What is the difference between a control relay & a time delay relay?
Time delay relays are simply control relays with a time delay built in. Their purpose is to control an event, based on time. The difference between relays and time delay relays is when the output contacts open and close:
- With a control relay, the output contacts open and close when voltage is applied and removed from the coil
- With a time delay relay, the contacts can open or close before or after some time delay
A time delay relay needs a trigger.
Typically, time delay relays are initiated or triggered by one of two methods:
- Application of input voltage
- Opening or closing of a trigger signal
These trigger signals can be one of two designs:
- A control switch (dry contact), i.e., limit switch, push button, float switch, etc.
- Voltage (commonly known as a power trigger)
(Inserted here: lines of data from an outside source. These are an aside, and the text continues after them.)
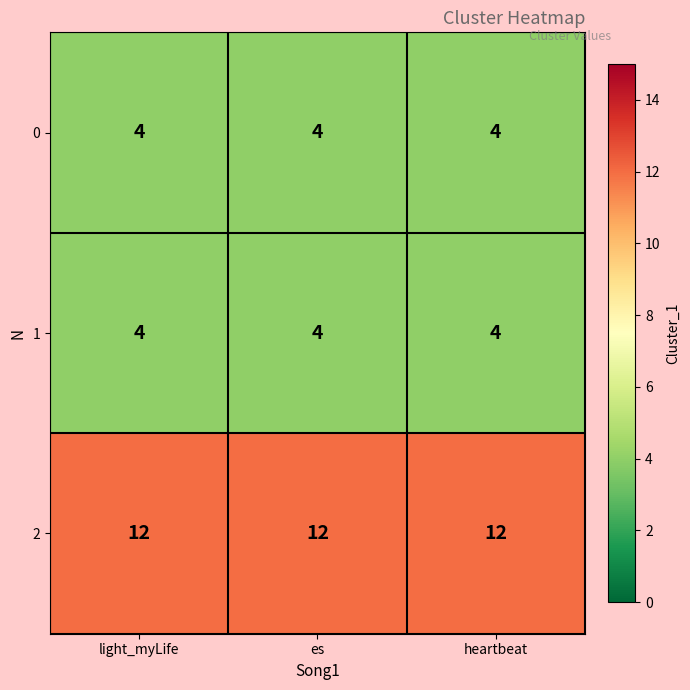

Read the 1 value at heartbeat.

4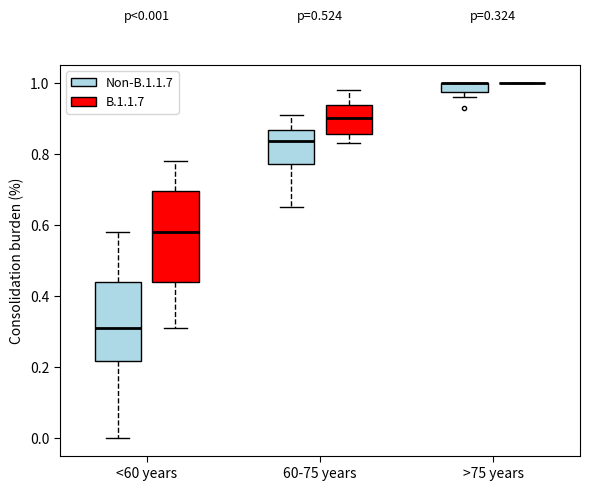

Comparing the boxes themselves (not the whiskers), which one is the tallest?

<60 years (B.1.1.7)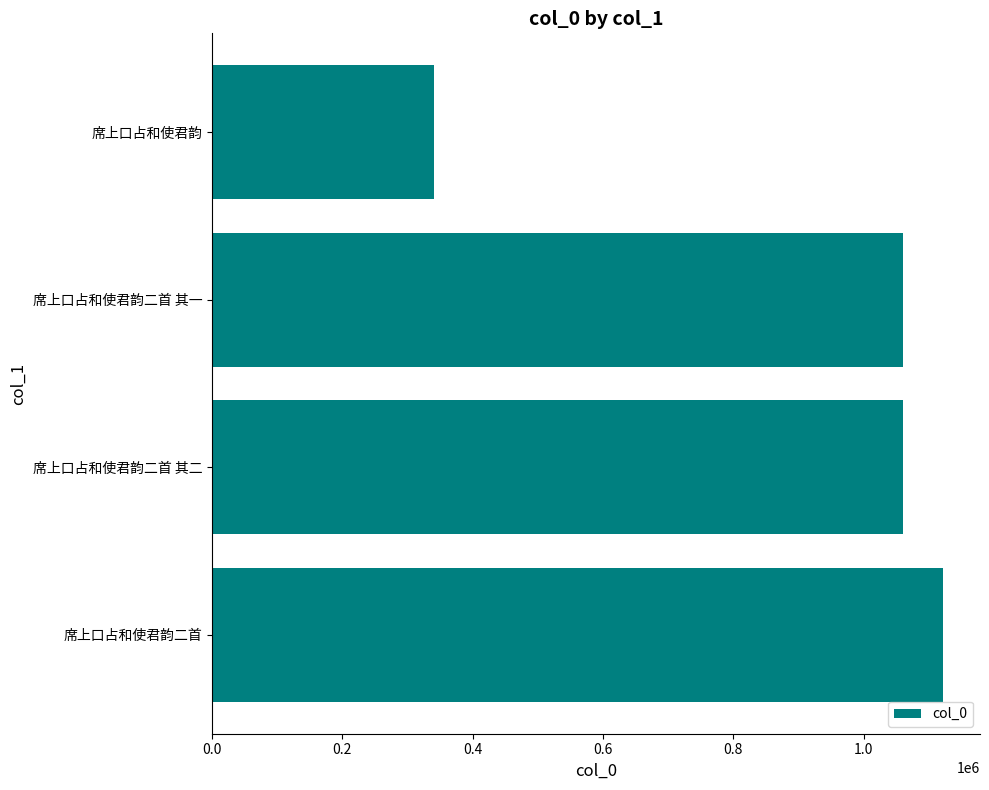

Approximately how many times larger is the value at 席上口占和使君韵二首 其二 compared to 席上口占和使君韵二首?

0.9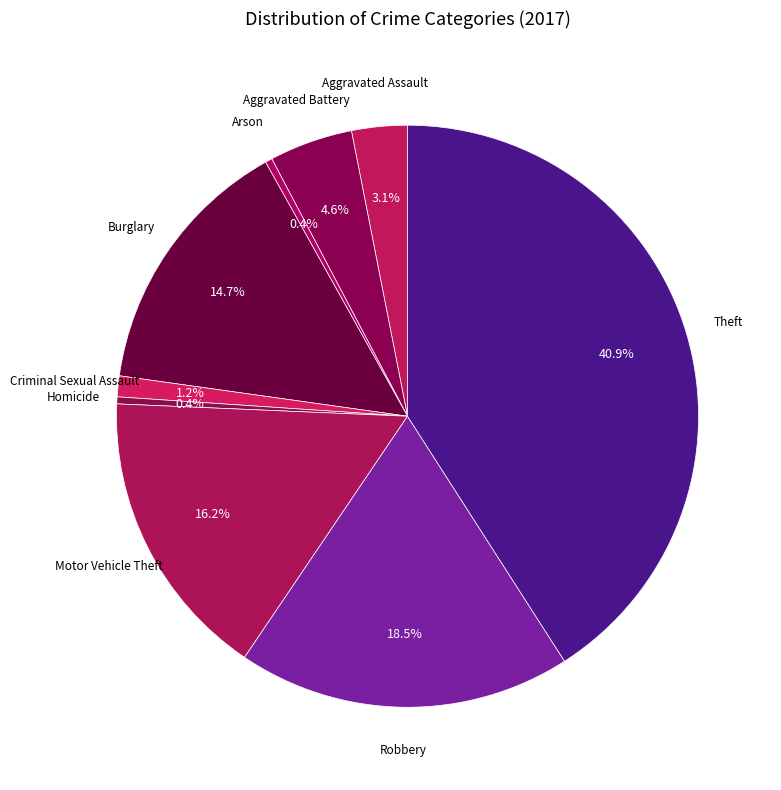

The Motor Vehicle Theft slice represents 16% of the pie. True or false?

True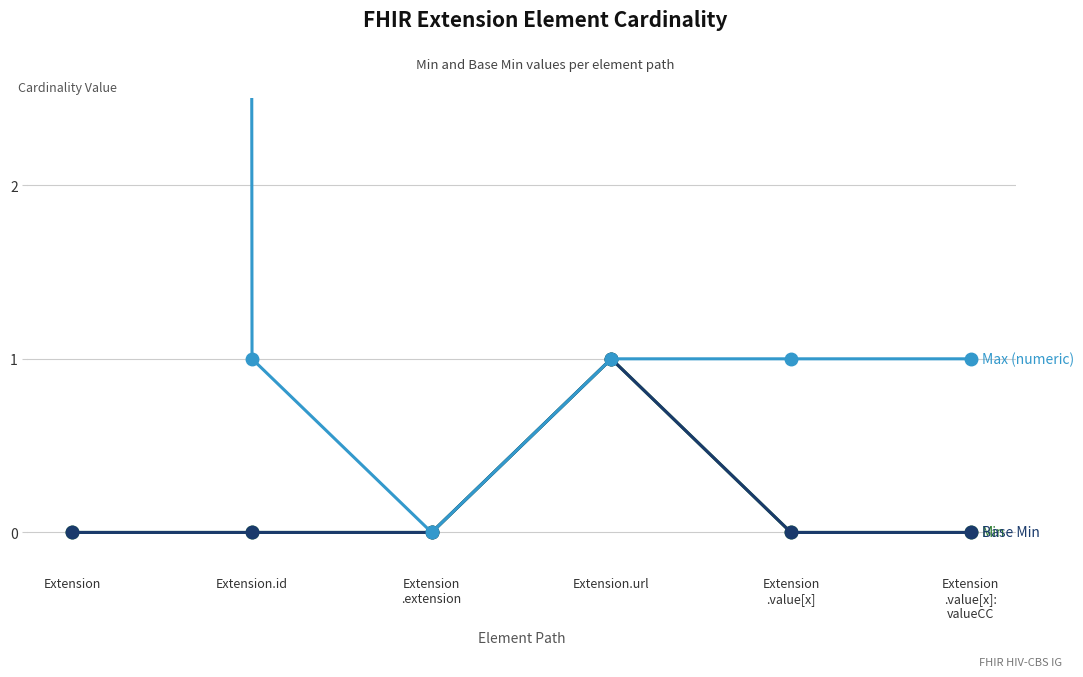

True or false: Base Min and Min intersect in this chart.

False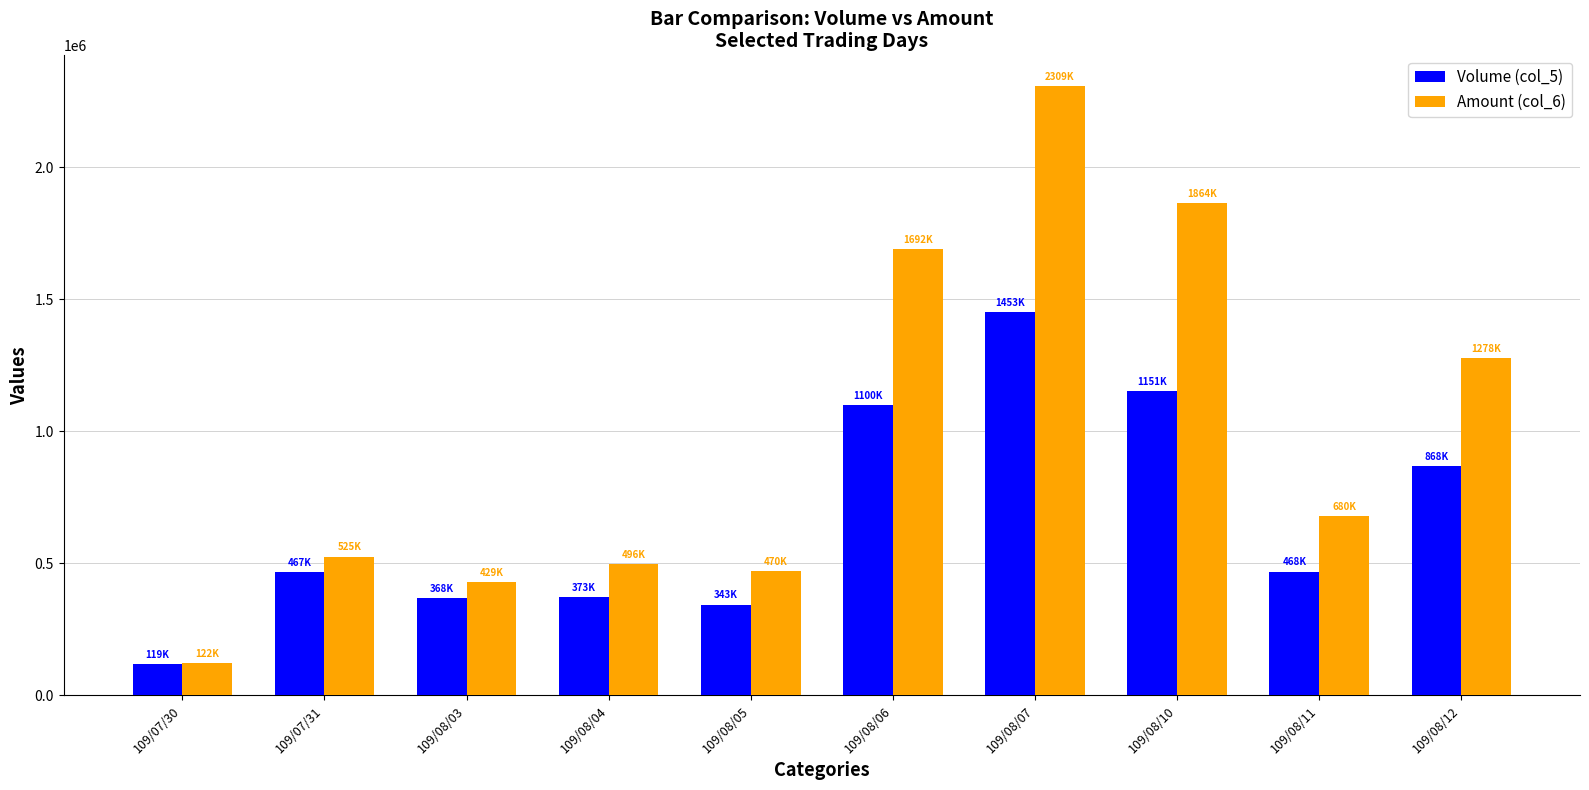

Which category has the highest value across all series?

109/08/07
Any time delay relay that is designed to be initiated with a dry contact control switch trigger could be damaged if voltage is applied to the trigger switch terminals. Only products that have a "power trigger" should be used with voltage as the trigger.
Input Voltage - control voltage applied to the input terminals. Depending on the function, input voltage will either initiate the unit or make it ready to initiate when a trigger is applied.
Trigger Signal - on certain timing functions, a trigger is used to initiate the unit after input voltage has been applied. As noted above, this trigger can either be a control switch (dry contact switch) or a power trigger (voltage).
Output (Load) - every time delay relay has an output (either mechanical relay or solid state) that will open and close to control the load.
Note: The user must provide the voltage to power the load being switched by the output contacts of the time delay relay.